This is the most wonderful time of the year for a sports fan.
For the next three weeks, college basketball’s best teams will compete in a 68-team (it’s still weird to say this number) single elimination brawl.
Included in the action will be tomorrow’s NBA stars, Davids beating Goliaths and all-out drama that just cannot be found in any other sporting venue.
Even with college basketball in a downward cycle, the NCAA Tournament is now and will always be the most exciting three-week jolts of adrenaline into the sporting calendar.
Unless if you’re an employer, of course.
Then you have to endure seeing your workers sneakily combing through Facebook to get score updates while being on the clock.
It isn’t cheating if you don’t get caught, I suppose.
I know just as well as any.
For years, I confess that I’ve been one of those people.
I will now detail some of the many ways that I have shirked responsibilities to watch the NCAA Tournament.
If any of our loyal readers are former grade school teachers of mine, I beg that you now place your newspaper down and go about your day.
I wouldn’t want you to be exposed to my tales of mischief that are going to come to light in the proceeding lines of text.
It’d probably place a dark cloud on what has previously been a wonderful relationship.
So with that said, here goes.
The Monday of NCAA Tournament week, I’d always map out a detailed strategy to guide my week.
I was about 12 or 13 years old at the time this scheming first started occurring – I was just beginning junior high school.
I’d go to school the first three days of the week and I’d be on my absolute best behavior.
I’d do the same for the beginning part of the day on Thursday, as well.
But by about 10:15 a.m. or so on Thursday, I’d always seem to come down with some sort of nasty stomach bug that’d require me to call home to get some immediate rest and relaxation.
The bug would cease easily with medicine – a couple teaspoons of first-round games – and I’d be well enough to get back to school the next morning.
But I’d always seem to rush back into action too soon because by the same time Friday morning, I’d be sick again – stomach barking at me to head home and relax.
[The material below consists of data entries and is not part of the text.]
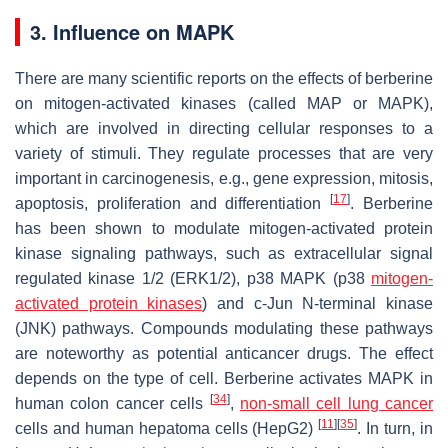
3. Influence on MAPK
There are many scientific reports on the effects of berberine
on mitogen-activated kinases (called MAP or MAPK),
which are involved in directing cellular responses to a
variety of stimuli. They regulate processes that are very
important in carcinogenesis, e.g., gene expression, mitosis,
[
17
]
apoptosis, proliferation and differentiation
. Berberine
has been shown to modulate mitogen-activated protein
kinase signaling pathways, such as extracellular signal
regulated kinase 1/2 (ERK1/2), p38 MAPK (p38
mitogen-
activated protein kinases
) and c-Jun N-terminal kinase
(JNK) pathways. Compounds modulating these pathways
are noteworthy as potential anticancer drugs. The effect
depends on the type of cell. Berberine activates MAPK in
[
34
]
human colon cancer cells
,
non-small cell lung cancer
[
11
]
[
35
]
cells and human hepatoma cells (HepG2)
. In turn, in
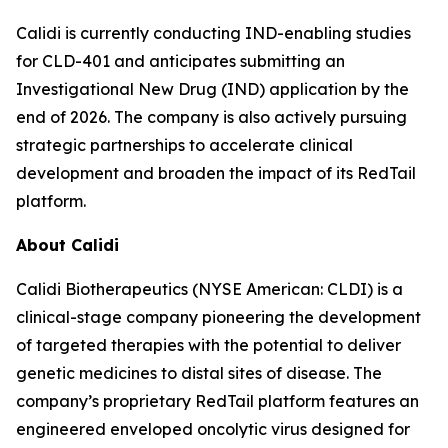
Calidi is currently conducting IND-enabling studies
for CLD-401 and anticipates submitting an
Investigational New Drug (IND) application by the
end of 2026. The company is also actively pursuing
strategic partnerships to accelerate clinical
development and broaden the impact of its RedTail
platform.
About Calidi
Calidi Biotherapeutics (NYSE American: CLDI) is a
clinical-stage company pioneering the development
of targeted therapies with the potential to deliver
genetic medicines to distal sites of disease. The
company’s proprietary RedTail platform features an
engineered enveloped oncolytic virus designed for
And watch basketball, while there, of course.
Some years the symptoms didn’t seem to bite me quite as heavily as others.
On the years where my health remained in tact, it was usually because I’d have teachers who allowed us to watch the games in class.
What a strange coincidence that is, eh?
As I got to college, my plans became more sophisticated and organized.
Instead of ducking out of class early, I just wouldn’t go to school at all.
If completely playing hooky meant I was at a disadvantage in my classes, I’d organize with my professors to turn work in early to get around the sticky situation.
Education is important, but adult drinks, chicken wings and 12-hours of basketball are better.
Before anyone gets too snooty at the last sentence, please calm down and live a little.
I was a 4.0 student throughout high school and college – I do not encourage any slacker-like behavior from those not able to get out of the hole that they dig for themselves.
So now that my lies have been exposed to an entire three-parish radius, I can say that this year’s field will be one of the most exciting ones to date.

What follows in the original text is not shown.